CISA Flags Critical Flaws in Mitel and Oracle Systems Amid Active Exploitation

The U.S. Cybersecurity and Infrastructure Security Agency (CISA) on Tuesday added three flaws impacting Mitel MiCollab and Oracle WebLogic Server to its Known Exploited Vulnerabilities (KEV) catalog, citing evidence of active exploitation.

The list of vulnerabilities is as follows -

• CVE-2024-41713 (CVSS score: 9.1) - A path traversal vulnerability in Mitel MiCollab that could allow an attacker to gain unauthorized and unauthenticated access
• CVE-2024-55550 (CVSS score: 4.4) - A path traversal vulnerability in Mitel MiCollab that could allow an authenticated attacker with administrative privileges to read local files within the system due to insufficient input sanitization
• CVE-2020-2883 (CVSS score: 9.8) - A security vulnerability in Oracle WebLogic Server that could be exploited by an unauthenticated attacker with network access via IIOP or T3

It's worth noting that CVE-2024-41713 could be chained with CVE-2024-55550 to permit an unauthenticated, remote attacker to read arbitrary files on the server.

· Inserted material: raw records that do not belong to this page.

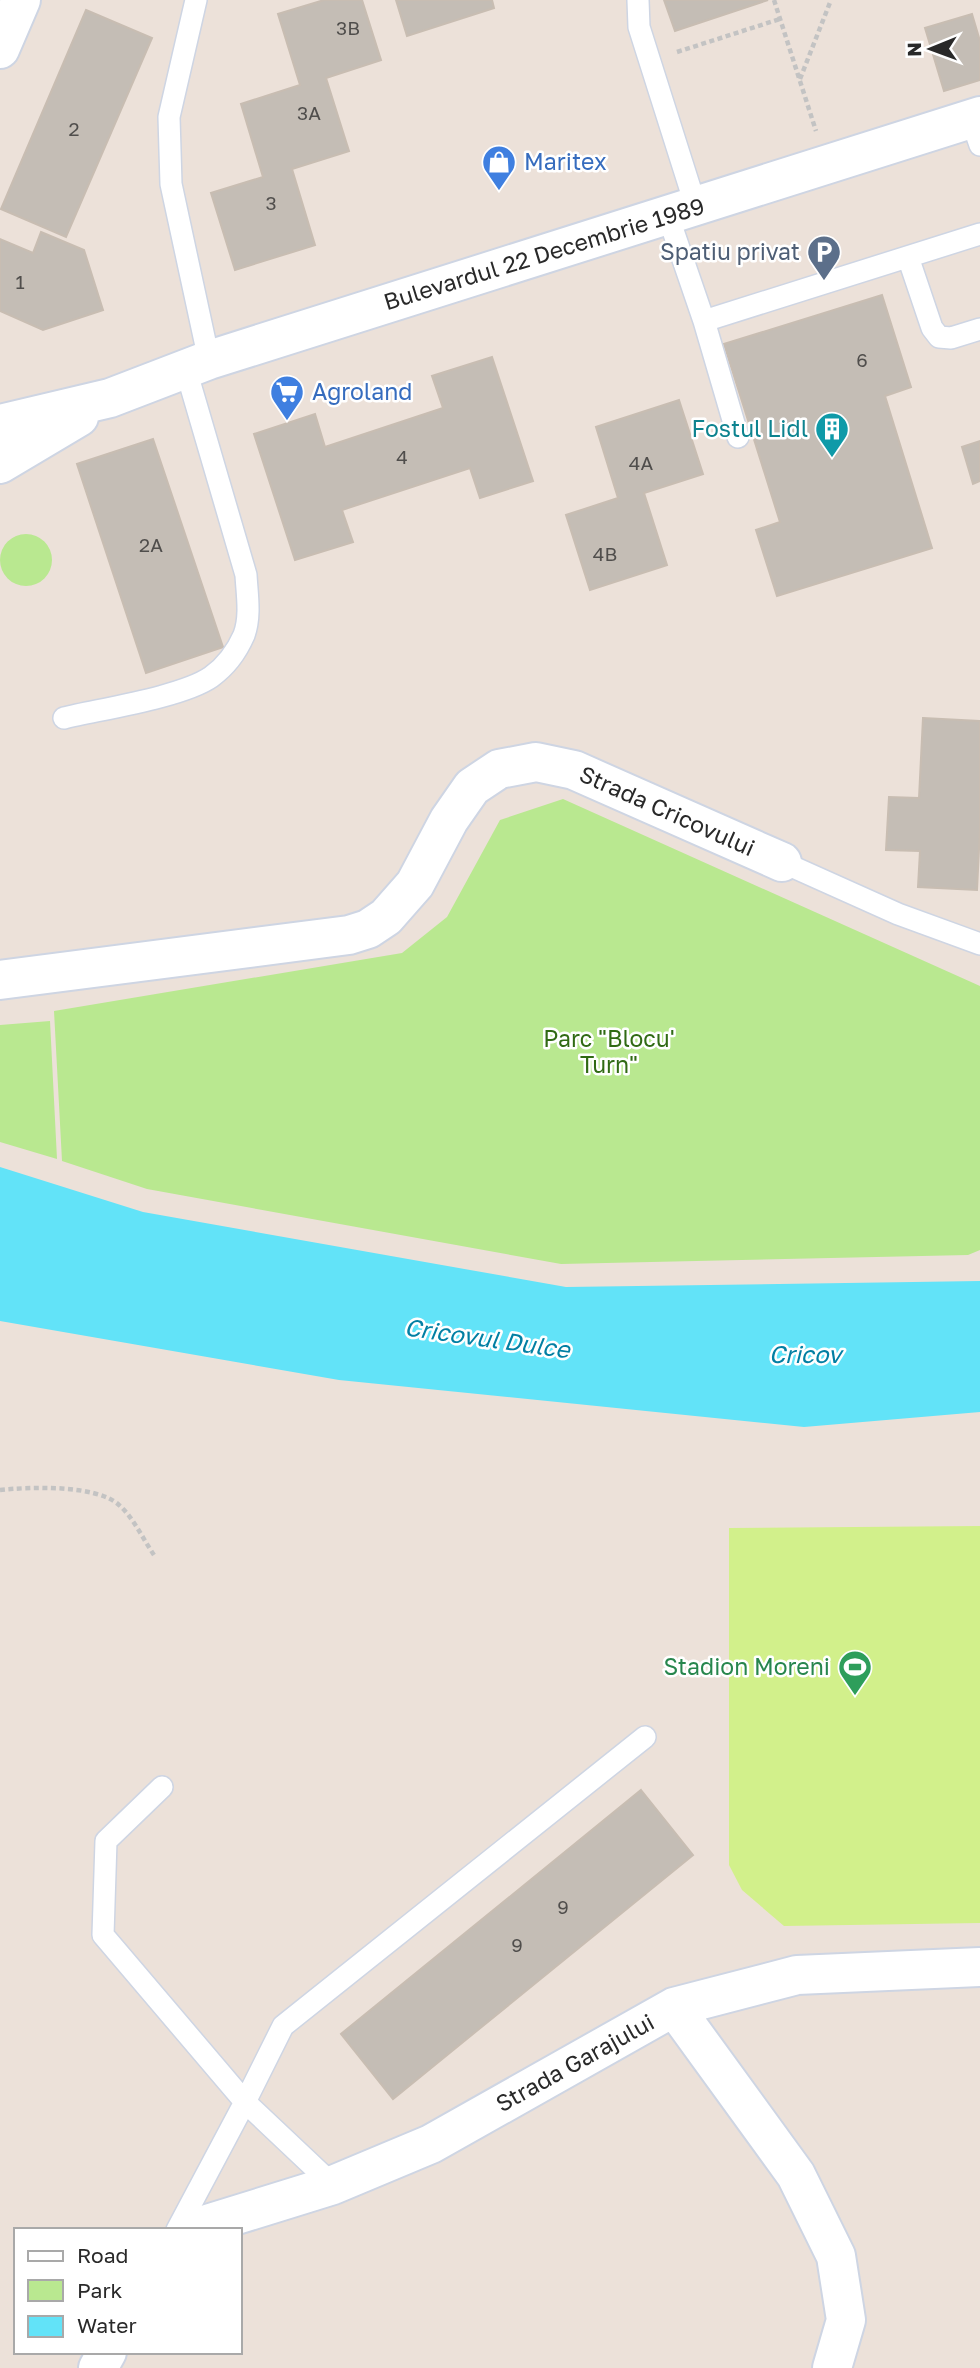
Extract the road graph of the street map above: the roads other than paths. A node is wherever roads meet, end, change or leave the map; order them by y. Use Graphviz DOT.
graph roads {
  1 [pos="21,0"];
  2 [pos="196,0"];
  3 [pos="638,0"];
  4 [pos="0,49"];
  5 [pos="977,127"];
  6 [pos="682,212"];
  7 [pos="980,234"];
  8 [pos="908,257"];
  9 [pos="704,321"];
  10 [pos="980,329"];
  11 [pos="197,365"];
  12 [pos="110,398"];
  13 [pos="4,421"];
  14 [pos="738,437"];
  15 [pos="0,464"];
  16 [pos="64,718"];
  17 [pos="782,862"];
  18 [pos="980,944"];
  19 [pos="0,980"];
  20 [pos="645,1737"];
  21 [pos="162,1787"];
  22 [pos="980,1967"];
  23 [pos="674,2007"];
  24 [pos="245,2102"];
  25 [pos="333,2185"];
  26 [pos="178,2228"];
  27 [pos="194,2228"];
  28 [pos="832,2368"];
  1 -- 4 [label="street"];
  2 -- 11 [label="lane"];
  3 -- 6 [label="lane"];
  5 -- 6 [label="street, Bulevardul 22 Decembrie 1989"];
  6 -- 9 [label="lane"];
  6 -- 11 [label="street, Bulevardul 22 Decembrie 1989"];
  7 -- 8 [label="lane"];
  8 -- 9 [label="lane"];
  8 -- 10 [label="lane"];
  9 -- 14 [label="lane"];
  11 -- 12 [label="street, Bulevardul 22 Decembrie 1989"];
  11 -- 16 [label="lane"];
  12 -- 13 [label="street, Bulevardul 22 Decembrie 1989"];
  12 -- 15 [label="street, Bulevardul 22 Decembrie 1989"];
  17 -- 18 [label="lane, Strada Cricovului"];
  17 -- 19 [label="street, Strada Cricovului"];
  20 -- 24 [label="lane"];
  21 -- 24 [label="lane"];
  22 -- 23 [label="street, Strada Garajului"];
  23 -- 25 [label="street, Strada Garajului"];
  23 -- 28 [label="street"];
  24 -- 25 [label="lane"];
  24 -- 26 [label="lane"];
  25 -- 27 [label="street, Strada Garajului"];
}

Details about the twin flaws emerged last month following a report from WatchTowr Labs, which discovered the issues as part of its efforts to replicate another critical bug in Mitel MiCollab (CVE-2024-35286, CVSS score: 9.8) that was patched in May 2024.

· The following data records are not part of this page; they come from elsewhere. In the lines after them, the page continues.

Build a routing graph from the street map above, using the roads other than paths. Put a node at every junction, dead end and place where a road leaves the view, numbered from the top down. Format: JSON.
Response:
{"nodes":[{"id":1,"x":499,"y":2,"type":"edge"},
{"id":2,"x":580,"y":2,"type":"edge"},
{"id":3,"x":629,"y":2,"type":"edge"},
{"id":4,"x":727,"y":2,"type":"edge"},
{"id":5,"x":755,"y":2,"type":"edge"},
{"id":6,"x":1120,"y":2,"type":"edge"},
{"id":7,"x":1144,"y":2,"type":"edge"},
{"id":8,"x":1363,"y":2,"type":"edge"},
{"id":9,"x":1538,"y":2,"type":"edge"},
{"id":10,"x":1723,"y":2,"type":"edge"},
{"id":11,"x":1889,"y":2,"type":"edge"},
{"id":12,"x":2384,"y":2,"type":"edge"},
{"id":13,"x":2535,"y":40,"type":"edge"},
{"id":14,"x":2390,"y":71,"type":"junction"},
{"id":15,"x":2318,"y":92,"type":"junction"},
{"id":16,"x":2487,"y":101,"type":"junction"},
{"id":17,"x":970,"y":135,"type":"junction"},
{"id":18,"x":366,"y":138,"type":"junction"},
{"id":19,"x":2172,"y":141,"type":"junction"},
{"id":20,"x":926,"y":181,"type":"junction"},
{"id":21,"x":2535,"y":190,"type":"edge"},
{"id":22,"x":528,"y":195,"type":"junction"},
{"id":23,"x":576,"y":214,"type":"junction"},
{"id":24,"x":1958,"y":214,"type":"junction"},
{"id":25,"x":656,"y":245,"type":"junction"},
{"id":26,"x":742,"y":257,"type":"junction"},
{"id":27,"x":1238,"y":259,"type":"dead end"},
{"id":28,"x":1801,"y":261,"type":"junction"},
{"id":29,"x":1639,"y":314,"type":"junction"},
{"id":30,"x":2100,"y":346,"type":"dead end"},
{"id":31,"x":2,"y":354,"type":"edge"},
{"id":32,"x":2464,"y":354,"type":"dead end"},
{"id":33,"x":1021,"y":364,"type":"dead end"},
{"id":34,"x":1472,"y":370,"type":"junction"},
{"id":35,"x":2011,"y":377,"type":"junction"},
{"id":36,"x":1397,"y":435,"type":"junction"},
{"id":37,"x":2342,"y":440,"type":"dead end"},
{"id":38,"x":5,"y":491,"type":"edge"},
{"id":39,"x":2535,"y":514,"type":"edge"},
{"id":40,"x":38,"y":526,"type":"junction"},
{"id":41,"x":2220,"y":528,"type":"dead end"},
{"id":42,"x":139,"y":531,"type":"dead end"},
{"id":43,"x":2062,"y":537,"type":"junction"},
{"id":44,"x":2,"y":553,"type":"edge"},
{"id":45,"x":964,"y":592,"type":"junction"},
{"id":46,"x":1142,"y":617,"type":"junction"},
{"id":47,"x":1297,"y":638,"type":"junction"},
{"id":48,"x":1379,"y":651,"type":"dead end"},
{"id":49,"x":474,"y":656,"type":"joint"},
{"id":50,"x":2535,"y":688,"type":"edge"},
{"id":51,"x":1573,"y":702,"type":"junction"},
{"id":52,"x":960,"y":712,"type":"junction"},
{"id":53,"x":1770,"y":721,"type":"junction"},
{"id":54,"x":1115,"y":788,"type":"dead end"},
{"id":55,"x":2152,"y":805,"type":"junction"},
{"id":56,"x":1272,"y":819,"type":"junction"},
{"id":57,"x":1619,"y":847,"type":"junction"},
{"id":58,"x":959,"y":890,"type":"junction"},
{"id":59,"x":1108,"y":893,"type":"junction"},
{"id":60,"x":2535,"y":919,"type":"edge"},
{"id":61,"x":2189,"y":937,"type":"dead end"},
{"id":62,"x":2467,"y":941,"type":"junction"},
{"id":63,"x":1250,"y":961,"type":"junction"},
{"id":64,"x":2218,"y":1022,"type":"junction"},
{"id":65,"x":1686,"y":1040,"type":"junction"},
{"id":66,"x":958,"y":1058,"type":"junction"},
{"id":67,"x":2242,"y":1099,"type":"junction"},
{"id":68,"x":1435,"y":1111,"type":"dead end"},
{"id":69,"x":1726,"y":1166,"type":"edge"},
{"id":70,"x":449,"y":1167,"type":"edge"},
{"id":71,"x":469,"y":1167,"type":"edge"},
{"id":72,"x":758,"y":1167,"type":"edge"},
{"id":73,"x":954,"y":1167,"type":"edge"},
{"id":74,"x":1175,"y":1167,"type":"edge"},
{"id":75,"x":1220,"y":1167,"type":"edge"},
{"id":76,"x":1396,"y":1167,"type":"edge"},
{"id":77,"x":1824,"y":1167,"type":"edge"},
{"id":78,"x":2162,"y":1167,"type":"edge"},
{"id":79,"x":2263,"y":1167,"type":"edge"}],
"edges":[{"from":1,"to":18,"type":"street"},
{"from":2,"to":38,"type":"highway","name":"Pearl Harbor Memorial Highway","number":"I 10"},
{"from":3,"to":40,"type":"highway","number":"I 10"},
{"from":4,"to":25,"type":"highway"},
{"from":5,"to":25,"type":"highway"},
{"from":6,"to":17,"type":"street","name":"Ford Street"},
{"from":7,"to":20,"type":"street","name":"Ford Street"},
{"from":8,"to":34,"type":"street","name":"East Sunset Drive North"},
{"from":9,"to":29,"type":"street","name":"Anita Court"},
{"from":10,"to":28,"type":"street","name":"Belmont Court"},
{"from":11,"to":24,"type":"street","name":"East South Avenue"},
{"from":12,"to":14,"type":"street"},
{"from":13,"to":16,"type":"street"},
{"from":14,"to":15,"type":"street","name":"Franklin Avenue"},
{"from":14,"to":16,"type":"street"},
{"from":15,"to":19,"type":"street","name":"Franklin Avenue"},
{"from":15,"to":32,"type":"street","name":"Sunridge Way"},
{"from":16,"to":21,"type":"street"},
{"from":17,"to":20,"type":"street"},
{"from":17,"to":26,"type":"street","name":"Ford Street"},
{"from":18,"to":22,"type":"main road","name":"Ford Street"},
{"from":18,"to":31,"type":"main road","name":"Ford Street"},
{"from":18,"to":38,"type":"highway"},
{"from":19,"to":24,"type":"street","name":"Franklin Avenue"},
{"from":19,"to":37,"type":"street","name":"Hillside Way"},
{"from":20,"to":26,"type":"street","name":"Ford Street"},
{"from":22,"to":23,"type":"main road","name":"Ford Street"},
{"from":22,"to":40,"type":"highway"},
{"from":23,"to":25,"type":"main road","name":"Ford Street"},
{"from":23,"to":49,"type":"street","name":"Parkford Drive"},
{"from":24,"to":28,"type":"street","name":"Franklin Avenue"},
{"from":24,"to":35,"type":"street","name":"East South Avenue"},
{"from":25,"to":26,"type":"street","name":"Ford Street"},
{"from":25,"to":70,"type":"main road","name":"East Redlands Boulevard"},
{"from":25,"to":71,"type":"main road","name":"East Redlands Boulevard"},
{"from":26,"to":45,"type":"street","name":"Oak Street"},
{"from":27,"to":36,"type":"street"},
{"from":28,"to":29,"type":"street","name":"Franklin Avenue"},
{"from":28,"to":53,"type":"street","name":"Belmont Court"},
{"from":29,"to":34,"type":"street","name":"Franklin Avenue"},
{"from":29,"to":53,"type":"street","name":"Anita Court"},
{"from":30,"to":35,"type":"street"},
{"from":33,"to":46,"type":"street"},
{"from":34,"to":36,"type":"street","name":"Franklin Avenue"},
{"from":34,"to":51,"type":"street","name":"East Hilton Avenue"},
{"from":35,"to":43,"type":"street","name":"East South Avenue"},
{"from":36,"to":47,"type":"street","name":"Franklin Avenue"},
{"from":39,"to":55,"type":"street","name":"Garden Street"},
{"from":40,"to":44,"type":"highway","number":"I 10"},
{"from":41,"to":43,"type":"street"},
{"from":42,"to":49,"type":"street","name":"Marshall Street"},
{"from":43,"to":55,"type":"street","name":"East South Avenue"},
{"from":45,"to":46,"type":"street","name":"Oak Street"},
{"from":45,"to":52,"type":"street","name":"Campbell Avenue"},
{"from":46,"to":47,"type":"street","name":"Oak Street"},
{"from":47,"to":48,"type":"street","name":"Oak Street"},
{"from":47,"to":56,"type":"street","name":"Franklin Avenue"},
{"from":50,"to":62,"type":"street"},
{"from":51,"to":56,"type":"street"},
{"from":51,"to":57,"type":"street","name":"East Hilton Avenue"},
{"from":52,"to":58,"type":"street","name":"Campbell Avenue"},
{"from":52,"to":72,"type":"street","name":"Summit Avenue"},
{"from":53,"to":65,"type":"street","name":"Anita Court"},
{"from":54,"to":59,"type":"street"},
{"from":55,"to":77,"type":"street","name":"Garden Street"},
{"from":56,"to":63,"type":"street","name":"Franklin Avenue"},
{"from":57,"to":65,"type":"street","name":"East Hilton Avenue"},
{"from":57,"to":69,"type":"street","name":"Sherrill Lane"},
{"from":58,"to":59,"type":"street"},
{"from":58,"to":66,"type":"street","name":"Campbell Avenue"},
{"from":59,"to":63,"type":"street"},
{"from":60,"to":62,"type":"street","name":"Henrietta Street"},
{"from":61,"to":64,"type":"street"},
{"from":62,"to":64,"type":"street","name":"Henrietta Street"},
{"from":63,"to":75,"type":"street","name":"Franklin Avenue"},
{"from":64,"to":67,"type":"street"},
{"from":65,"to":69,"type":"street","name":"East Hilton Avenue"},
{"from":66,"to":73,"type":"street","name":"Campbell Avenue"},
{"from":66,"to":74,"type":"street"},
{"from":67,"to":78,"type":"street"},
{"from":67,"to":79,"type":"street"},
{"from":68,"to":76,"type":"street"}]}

As for CVE-2020-2883, Oracle warned in late April 2020 that it had received "reports of attempts to maliciously exploit a number of recently-patched vulnerabilities, including vulnerability CVE-2020-2883."

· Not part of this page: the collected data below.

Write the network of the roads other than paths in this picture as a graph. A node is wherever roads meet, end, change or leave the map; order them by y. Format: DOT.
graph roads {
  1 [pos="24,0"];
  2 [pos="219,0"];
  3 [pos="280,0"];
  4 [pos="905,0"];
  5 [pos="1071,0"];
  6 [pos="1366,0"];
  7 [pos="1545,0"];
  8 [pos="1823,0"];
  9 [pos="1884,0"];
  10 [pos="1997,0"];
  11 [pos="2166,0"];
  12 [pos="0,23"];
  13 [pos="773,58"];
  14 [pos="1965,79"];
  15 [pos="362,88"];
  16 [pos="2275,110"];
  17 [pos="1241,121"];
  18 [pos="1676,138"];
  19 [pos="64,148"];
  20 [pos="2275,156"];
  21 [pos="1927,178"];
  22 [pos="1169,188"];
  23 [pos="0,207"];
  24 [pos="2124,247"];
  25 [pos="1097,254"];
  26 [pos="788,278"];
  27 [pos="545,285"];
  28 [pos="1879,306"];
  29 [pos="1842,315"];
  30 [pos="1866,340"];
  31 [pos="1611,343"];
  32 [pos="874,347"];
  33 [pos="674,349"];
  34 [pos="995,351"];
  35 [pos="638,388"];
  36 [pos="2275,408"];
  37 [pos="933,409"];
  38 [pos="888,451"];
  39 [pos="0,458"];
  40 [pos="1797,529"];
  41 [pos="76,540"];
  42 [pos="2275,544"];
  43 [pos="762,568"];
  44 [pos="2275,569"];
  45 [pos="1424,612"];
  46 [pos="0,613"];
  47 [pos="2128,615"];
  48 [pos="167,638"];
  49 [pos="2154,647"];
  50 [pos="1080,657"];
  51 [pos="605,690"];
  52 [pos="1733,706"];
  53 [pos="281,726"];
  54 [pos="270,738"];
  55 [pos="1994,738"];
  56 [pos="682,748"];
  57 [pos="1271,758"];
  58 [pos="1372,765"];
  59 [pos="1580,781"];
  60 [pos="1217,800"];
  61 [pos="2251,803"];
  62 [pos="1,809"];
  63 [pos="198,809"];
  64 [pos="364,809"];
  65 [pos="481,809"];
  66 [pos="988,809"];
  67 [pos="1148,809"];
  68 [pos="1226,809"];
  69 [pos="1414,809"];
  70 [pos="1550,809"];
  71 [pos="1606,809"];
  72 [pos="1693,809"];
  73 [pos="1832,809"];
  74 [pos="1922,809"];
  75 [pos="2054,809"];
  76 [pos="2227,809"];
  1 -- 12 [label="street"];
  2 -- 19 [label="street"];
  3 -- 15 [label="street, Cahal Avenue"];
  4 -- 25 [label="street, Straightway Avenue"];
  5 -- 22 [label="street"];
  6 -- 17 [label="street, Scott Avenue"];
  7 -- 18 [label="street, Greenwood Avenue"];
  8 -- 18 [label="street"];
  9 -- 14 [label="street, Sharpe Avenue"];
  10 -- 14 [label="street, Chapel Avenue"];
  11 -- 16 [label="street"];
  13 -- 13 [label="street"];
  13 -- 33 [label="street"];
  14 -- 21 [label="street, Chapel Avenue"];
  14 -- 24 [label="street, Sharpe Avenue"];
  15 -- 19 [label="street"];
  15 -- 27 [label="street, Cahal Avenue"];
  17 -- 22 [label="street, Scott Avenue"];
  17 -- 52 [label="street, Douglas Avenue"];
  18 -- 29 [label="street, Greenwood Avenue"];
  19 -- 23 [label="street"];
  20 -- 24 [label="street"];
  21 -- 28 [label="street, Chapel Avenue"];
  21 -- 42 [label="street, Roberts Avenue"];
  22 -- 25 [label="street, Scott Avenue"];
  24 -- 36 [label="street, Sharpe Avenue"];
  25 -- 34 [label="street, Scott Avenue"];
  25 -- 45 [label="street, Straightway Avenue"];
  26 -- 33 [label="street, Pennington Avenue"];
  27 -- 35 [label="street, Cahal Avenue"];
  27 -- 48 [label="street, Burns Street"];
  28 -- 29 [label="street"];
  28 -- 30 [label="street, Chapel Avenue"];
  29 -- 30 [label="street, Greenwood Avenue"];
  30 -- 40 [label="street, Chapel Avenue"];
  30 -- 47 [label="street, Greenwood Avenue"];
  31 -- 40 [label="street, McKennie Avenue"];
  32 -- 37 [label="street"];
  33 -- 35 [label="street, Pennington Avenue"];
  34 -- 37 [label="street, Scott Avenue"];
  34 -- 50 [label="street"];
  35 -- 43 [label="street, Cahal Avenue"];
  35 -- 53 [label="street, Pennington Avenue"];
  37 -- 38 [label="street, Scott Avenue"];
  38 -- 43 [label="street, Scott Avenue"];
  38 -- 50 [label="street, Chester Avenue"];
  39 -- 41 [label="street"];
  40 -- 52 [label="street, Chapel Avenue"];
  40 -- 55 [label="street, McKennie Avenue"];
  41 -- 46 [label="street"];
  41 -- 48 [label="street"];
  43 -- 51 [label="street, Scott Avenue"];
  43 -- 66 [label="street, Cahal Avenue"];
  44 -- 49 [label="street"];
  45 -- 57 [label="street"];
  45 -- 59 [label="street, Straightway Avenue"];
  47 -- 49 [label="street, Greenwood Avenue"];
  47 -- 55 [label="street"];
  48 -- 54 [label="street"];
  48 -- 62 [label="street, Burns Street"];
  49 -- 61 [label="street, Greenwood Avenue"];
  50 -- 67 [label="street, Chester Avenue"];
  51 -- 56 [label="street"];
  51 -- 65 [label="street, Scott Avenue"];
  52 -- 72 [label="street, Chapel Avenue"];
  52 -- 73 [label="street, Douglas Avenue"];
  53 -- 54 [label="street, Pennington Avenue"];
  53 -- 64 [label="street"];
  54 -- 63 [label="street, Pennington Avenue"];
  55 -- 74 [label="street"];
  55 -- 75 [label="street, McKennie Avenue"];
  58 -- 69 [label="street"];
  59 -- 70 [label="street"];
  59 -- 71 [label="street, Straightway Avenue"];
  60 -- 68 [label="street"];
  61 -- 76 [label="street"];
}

There are currently no details available on how the aforementioned flaws are exploited in real-world attacks, who may be exploiting them, or the targets of these activities.

Pursuant to Binding Operational Directive (BOD) 22-01, Federal Civilian Executive Branch (FCEB) agencies are required to apply the necessary updates by January 28, 2025, to secure their networks.